Skip to content

Activations Parallel

Activation functions introduce non-linearity to the network. Located in Gradien.NN.Activations.

Standard

FunctionDefinition
ReLU(x)max(0, x)
Sigmoid(x)1 / (1 + exp(-x))
Tanh(x)(exp(x) - exp(-x)) / (exp(x) + exp(-x))

Probability

Softmax

Converts a vector of values to a probability distribution. The elements of the output vector are in range (0, 1) and sum to 1.

lua
(logits: Tensor) -> Tensor
lua
local probs = Gradien.NN.Softmax.forward(logits)

Advanced

GELU

Gaussian Error Linear Unit. Often used in Transformers.

lua
(x: Tensor) -> Tensor

LeakyReLU

ReLU with a small slope for negative values to prevent dead neurons.

lua
(x: Tensor, alpha: number?) -> Tensor -- alpha defaults to 0.01

ELU

Exponential Linear Unit.

lua
(x: Tensor, alpha: number?) -> Tensor -- alpha defaults to 1.0

SwiGLU

Swish-Gated Linear Unit.

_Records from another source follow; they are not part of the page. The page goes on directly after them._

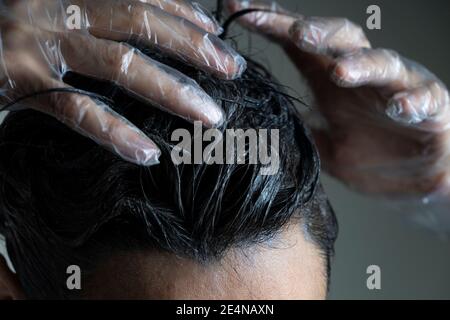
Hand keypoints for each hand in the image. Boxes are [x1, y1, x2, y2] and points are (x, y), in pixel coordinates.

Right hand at [0, 0, 245, 165]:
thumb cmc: (4, 27)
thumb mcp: (50, 10)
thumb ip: (91, 18)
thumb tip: (138, 35)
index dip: (183, 12)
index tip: (216, 33)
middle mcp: (56, 7)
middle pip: (140, 23)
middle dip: (193, 47)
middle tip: (232, 69)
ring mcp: (38, 43)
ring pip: (119, 65)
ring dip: (172, 91)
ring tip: (210, 116)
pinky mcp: (19, 81)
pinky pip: (76, 110)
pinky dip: (114, 132)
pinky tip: (146, 153)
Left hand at [226, 0, 449, 195]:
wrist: (411, 181)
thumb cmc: (366, 155)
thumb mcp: (321, 143)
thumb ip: (297, 128)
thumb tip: (259, 123)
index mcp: (330, 80)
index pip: (301, 45)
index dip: (273, 25)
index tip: (240, 10)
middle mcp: (362, 76)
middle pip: (340, 39)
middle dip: (317, 32)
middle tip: (294, 33)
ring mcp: (396, 88)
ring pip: (382, 62)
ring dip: (361, 64)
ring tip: (340, 72)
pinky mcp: (430, 107)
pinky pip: (426, 97)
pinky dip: (413, 101)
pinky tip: (400, 108)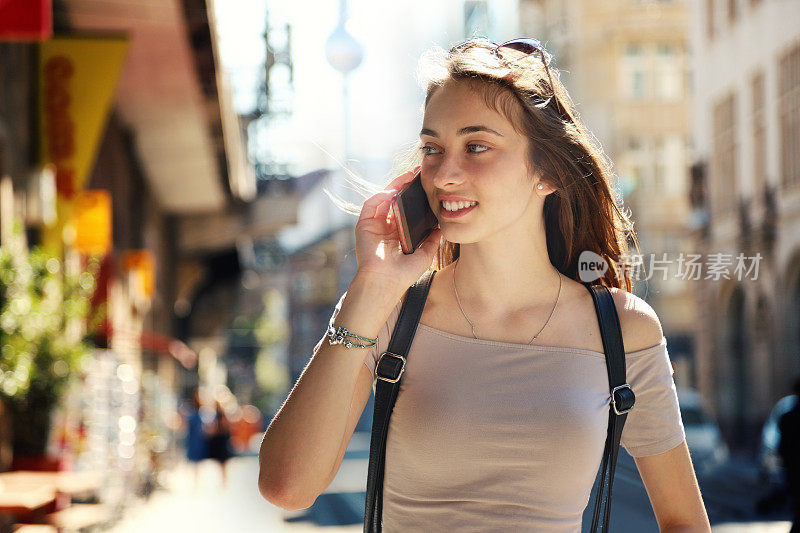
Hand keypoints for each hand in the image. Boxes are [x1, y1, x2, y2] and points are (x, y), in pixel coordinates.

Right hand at [354, 167, 441, 291]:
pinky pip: (371, 204)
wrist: (386, 283)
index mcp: (397, 233)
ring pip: (383, 199)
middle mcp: (385, 227)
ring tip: (407, 178)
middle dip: (404, 186)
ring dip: (394, 186)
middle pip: (394, 200)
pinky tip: (393, 192)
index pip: (405, 209)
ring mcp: (374, 225)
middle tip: (416, 174)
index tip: (425, 185)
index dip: (413, 197)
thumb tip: (441, 228)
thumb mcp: (424, 255)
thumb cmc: (403, 274)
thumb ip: (432, 241)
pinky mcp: (364, 225)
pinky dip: (381, 195)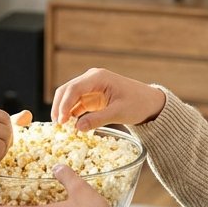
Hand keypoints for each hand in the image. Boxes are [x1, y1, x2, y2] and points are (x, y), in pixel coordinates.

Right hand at [51, 68, 165, 130]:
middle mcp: (91, 79)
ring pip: (68, 97)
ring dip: (63, 111)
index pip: (74, 88)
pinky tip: (69, 126)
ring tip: (61, 128)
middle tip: (57, 126)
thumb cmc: (138, 104)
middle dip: (59, 107)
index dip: (64, 105)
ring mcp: (90, 87)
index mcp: (98, 77)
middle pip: (66, 90)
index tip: (61, 121)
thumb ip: (98, 119)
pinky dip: (71, 114)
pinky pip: (76, 104)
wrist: (150, 102)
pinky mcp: (91, 96)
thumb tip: (77, 128)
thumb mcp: (119, 113)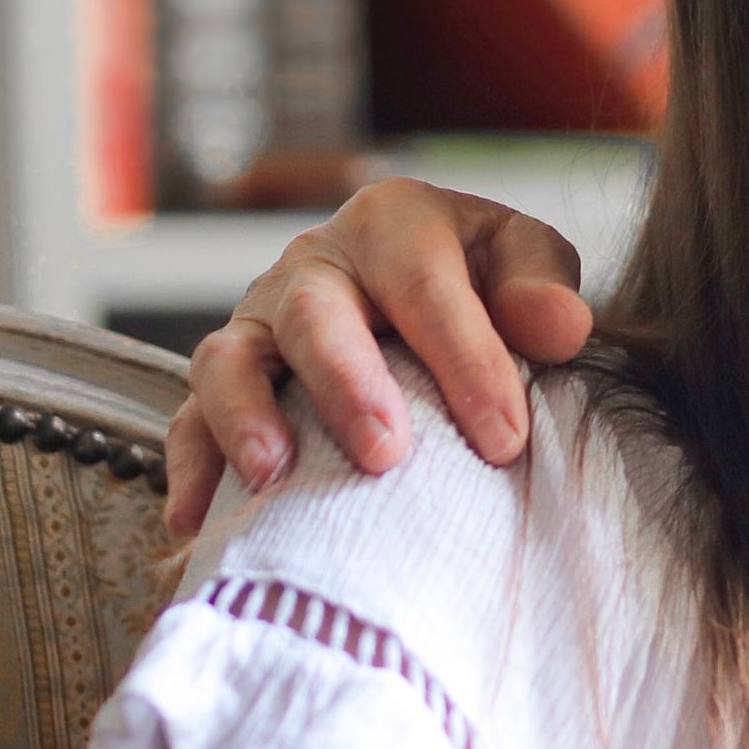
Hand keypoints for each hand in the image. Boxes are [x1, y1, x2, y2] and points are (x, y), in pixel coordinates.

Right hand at [164, 180, 601, 535]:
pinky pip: (190, 419)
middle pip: (314, 316)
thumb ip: (540, 286)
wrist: (416, 287)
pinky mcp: (227, 379)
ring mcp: (259, 323)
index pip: (426, 288)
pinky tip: (199, 524)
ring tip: (272, 475)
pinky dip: (191, 468)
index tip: (504, 441)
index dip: (465, 363)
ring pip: (229, 360)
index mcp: (392, 224)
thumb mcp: (519, 260)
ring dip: (245, 418)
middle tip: (383, 454)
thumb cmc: (477, 281)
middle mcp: (313, 266)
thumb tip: (558, 327)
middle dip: (346, 385)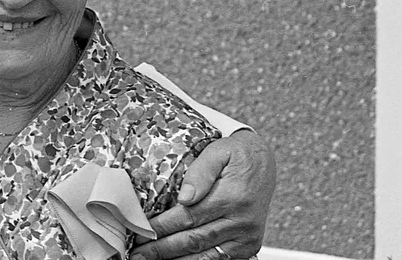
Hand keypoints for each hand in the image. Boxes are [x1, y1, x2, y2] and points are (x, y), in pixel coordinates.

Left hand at [131, 130, 275, 259]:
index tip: (141, 231)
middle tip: (138, 253)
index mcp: (232, 198)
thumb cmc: (236, 155)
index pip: (188, 217)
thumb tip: (184, 197)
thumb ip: (200, 172)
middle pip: (194, 240)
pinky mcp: (249, 245)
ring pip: (206, 256)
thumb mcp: (218, 152)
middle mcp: (241, 221)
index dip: (162, 227)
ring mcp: (247, 237)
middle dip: (162, 249)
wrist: (263, 163)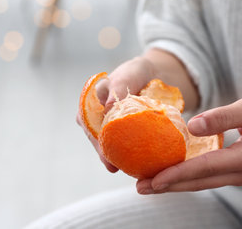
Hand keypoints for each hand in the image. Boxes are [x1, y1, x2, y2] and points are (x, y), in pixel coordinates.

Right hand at [77, 56, 157, 172]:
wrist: (154, 75)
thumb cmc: (136, 73)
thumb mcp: (128, 75)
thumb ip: (119, 87)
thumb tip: (110, 106)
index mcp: (90, 101)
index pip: (87, 122)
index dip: (94, 138)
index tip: (103, 150)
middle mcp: (96, 115)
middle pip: (96, 136)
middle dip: (104, 152)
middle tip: (112, 166)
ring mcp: (109, 124)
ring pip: (108, 143)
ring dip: (114, 156)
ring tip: (122, 169)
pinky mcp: (122, 131)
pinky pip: (122, 143)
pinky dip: (126, 152)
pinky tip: (134, 163)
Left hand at [137, 93, 241, 193]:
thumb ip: (223, 117)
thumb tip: (191, 127)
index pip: (205, 168)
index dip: (178, 174)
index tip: (154, 180)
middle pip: (199, 182)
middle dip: (168, 185)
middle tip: (140, 187)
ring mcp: (239, 176)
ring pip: (201, 183)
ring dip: (174, 184)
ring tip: (147, 185)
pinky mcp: (234, 171)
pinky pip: (205, 177)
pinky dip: (185, 178)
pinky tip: (168, 176)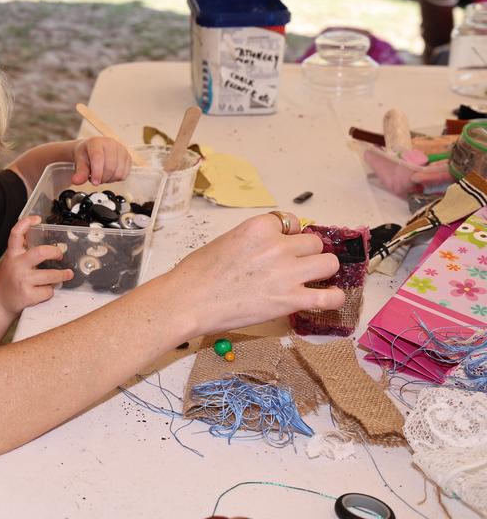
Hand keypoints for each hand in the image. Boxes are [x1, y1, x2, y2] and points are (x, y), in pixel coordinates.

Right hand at [0, 216, 72, 315]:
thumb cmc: (8, 281)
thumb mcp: (11, 262)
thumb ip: (22, 252)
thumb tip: (42, 242)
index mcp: (12, 255)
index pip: (16, 234)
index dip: (26, 223)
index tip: (37, 219)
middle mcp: (16, 265)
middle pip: (40, 253)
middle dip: (55, 252)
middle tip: (60, 254)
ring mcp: (22, 281)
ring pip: (50, 275)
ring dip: (62, 275)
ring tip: (66, 274)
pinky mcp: (28, 295)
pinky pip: (48, 291)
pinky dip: (50, 291)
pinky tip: (45, 291)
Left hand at [71, 137, 131, 184]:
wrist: (92, 149)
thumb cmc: (86, 154)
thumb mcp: (79, 161)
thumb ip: (80, 172)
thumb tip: (76, 181)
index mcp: (96, 142)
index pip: (98, 158)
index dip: (97, 172)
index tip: (94, 182)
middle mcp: (111, 143)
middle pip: (110, 167)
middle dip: (102, 178)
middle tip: (95, 179)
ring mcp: (121, 149)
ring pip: (119, 172)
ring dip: (109, 179)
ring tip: (102, 175)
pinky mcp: (128, 157)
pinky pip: (125, 174)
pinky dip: (117, 178)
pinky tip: (110, 174)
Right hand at [164, 211, 342, 337]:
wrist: (188, 301)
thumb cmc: (196, 273)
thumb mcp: (225, 241)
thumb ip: (253, 241)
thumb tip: (267, 250)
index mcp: (258, 227)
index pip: (290, 221)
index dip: (289, 234)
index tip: (284, 244)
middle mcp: (277, 246)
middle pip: (313, 243)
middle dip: (306, 253)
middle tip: (295, 265)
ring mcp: (287, 273)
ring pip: (328, 263)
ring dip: (321, 270)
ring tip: (311, 279)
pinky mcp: (291, 299)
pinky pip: (330, 296)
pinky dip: (334, 297)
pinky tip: (328, 296)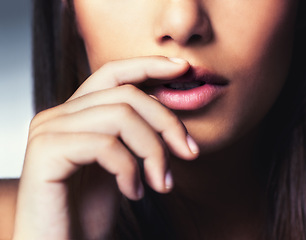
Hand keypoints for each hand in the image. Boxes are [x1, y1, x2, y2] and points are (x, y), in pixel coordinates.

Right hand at [13, 57, 198, 238]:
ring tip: (162, 183)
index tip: (184, 68)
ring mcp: (49, 130)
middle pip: (127, 94)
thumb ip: (135, 134)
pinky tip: (134, 192)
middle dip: (167, 122)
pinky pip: (105, 144)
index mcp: (77, 114)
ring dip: (154, 152)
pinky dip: (130, 170)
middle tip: (189, 153)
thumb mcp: (122, 164)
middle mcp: (58, 115)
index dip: (150, 66)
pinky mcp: (46, 152)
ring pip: (121, 117)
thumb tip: (169, 107)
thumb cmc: (90, 211)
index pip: (114, 74)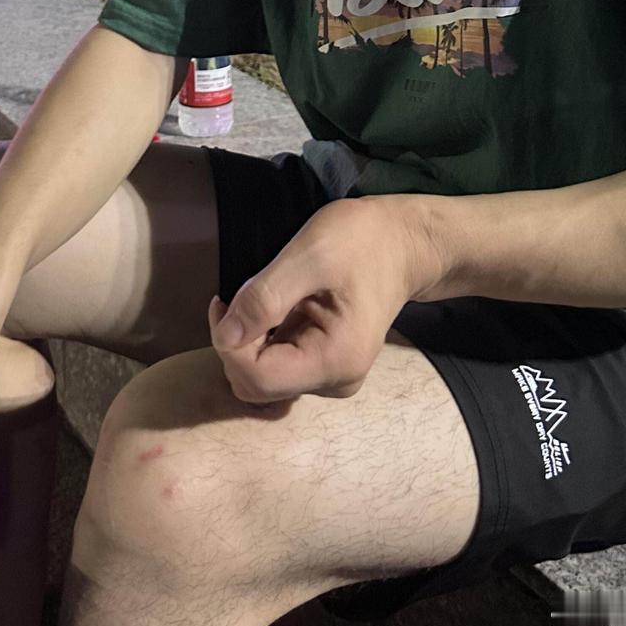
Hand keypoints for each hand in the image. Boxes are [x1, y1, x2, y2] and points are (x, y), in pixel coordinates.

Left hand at [207, 195, 441, 405]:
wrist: (402, 242)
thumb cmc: (360, 240)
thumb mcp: (309, 256)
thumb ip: (264, 297)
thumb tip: (224, 338)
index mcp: (335, 361)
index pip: (256, 377)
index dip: (228, 343)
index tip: (223, 301)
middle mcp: (335, 382)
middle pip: (257, 385)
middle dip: (235, 344)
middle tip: (238, 296)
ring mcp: (331, 377)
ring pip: (262, 379)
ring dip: (246, 342)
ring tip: (259, 298)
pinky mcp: (324, 365)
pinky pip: (276, 367)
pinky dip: (260, 341)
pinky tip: (269, 309)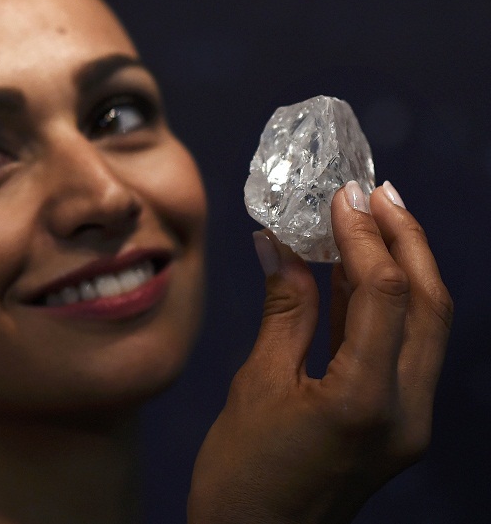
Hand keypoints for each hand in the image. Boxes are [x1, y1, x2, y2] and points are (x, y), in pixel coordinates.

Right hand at [188, 181, 452, 522]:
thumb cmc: (240, 476)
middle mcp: (404, 413)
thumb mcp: (255, 386)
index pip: (383, 295)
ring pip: (427, 325)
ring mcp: (409, 423)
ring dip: (405, 266)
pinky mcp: (398, 426)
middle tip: (378, 192)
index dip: (364, 236)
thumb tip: (280, 248)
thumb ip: (282, 312)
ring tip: (377, 217)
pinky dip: (388, 305)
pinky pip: (406, 349)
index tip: (342, 197)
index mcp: (362, 401)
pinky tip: (361, 273)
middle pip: (429, 304)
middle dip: (407, 239)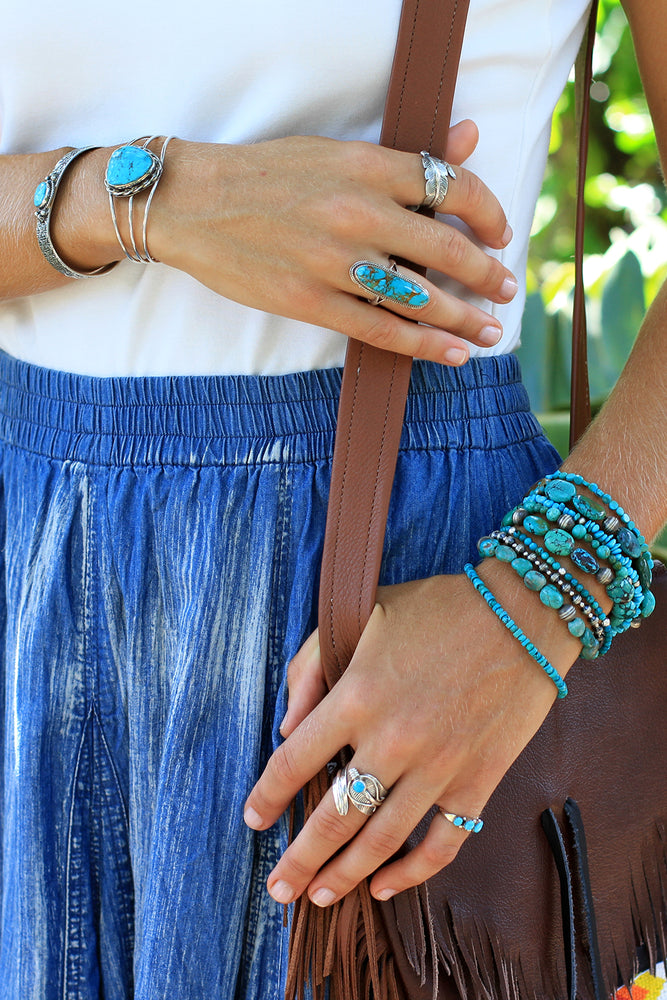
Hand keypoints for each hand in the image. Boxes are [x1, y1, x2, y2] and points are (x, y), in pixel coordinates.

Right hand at [151, 121, 516, 365]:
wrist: (192, 202)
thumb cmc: (264, 174)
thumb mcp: (334, 151)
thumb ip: (404, 155)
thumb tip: (468, 140)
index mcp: (366, 165)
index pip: (453, 187)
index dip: (490, 214)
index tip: (501, 234)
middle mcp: (357, 211)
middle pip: (447, 248)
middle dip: (487, 275)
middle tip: (507, 290)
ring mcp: (333, 261)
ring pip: (419, 296)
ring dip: (464, 318)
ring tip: (488, 332)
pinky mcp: (310, 301)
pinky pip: (381, 329)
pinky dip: (423, 345)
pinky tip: (452, 354)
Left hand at [244, 566, 582, 906]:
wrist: (524, 614)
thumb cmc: (439, 608)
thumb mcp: (363, 615)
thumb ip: (312, 666)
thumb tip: (286, 727)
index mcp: (357, 695)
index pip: (293, 762)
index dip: (266, 796)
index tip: (253, 819)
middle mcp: (392, 740)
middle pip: (331, 818)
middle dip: (297, 861)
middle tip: (278, 887)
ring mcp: (438, 767)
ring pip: (379, 842)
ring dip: (343, 876)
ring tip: (318, 897)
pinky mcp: (477, 782)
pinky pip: (441, 845)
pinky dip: (411, 875)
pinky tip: (384, 887)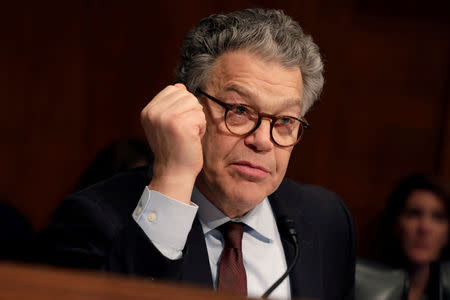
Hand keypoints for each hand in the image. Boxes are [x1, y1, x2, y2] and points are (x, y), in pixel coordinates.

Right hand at [141, 84, 205, 203]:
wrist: (174, 172)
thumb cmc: (174, 148)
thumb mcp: (166, 124)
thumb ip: (171, 105)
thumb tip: (180, 85)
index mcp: (148, 111)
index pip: (173, 90)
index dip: (182, 106)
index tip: (176, 125)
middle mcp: (154, 112)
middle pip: (186, 95)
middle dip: (191, 112)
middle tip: (184, 131)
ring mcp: (166, 117)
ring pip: (194, 104)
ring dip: (197, 120)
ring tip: (187, 135)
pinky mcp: (180, 124)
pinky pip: (201, 116)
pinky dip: (201, 128)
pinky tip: (192, 139)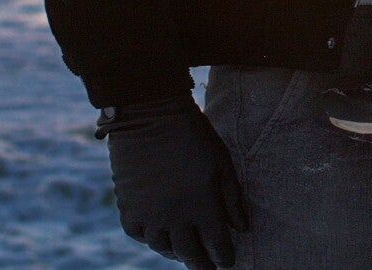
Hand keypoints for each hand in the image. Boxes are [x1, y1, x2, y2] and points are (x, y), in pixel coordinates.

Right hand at [98, 95, 246, 268]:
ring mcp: (149, 214)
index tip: (227, 262)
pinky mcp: (128, 207)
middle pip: (189, 253)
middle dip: (201, 264)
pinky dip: (150, 239)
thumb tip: (243, 228)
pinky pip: (138, 234)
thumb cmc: (194, 136)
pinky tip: (159, 236)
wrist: (151, 116)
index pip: (217, 245)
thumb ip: (232, 199)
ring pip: (163, 247)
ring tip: (184, 253)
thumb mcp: (222, 163)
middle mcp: (174, 216)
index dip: (224, 257)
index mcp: (202, 205)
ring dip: (176, 253)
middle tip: (208, 269)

Requires two inputs.

lua
(a: Tensor, b: Tensor) -> Tensor

SwiGLUSplit

Splits the input tensor into two halves and applies SwiGLU.

lua
(x: Tensor, hidden: number?) -> Tensor

SiLU (Swish)

x * sigmoid(x)

lua
(x: Tensor) -> Tensor

Mish

x * tanh(ln(1 + exp(x)))

lua
(x: Tensor) -> Tensor

SeLU

Scaled Exponential Linear Unit.

lua
(x: Tensor, alpha: number?, lambda: number?) -> Tensor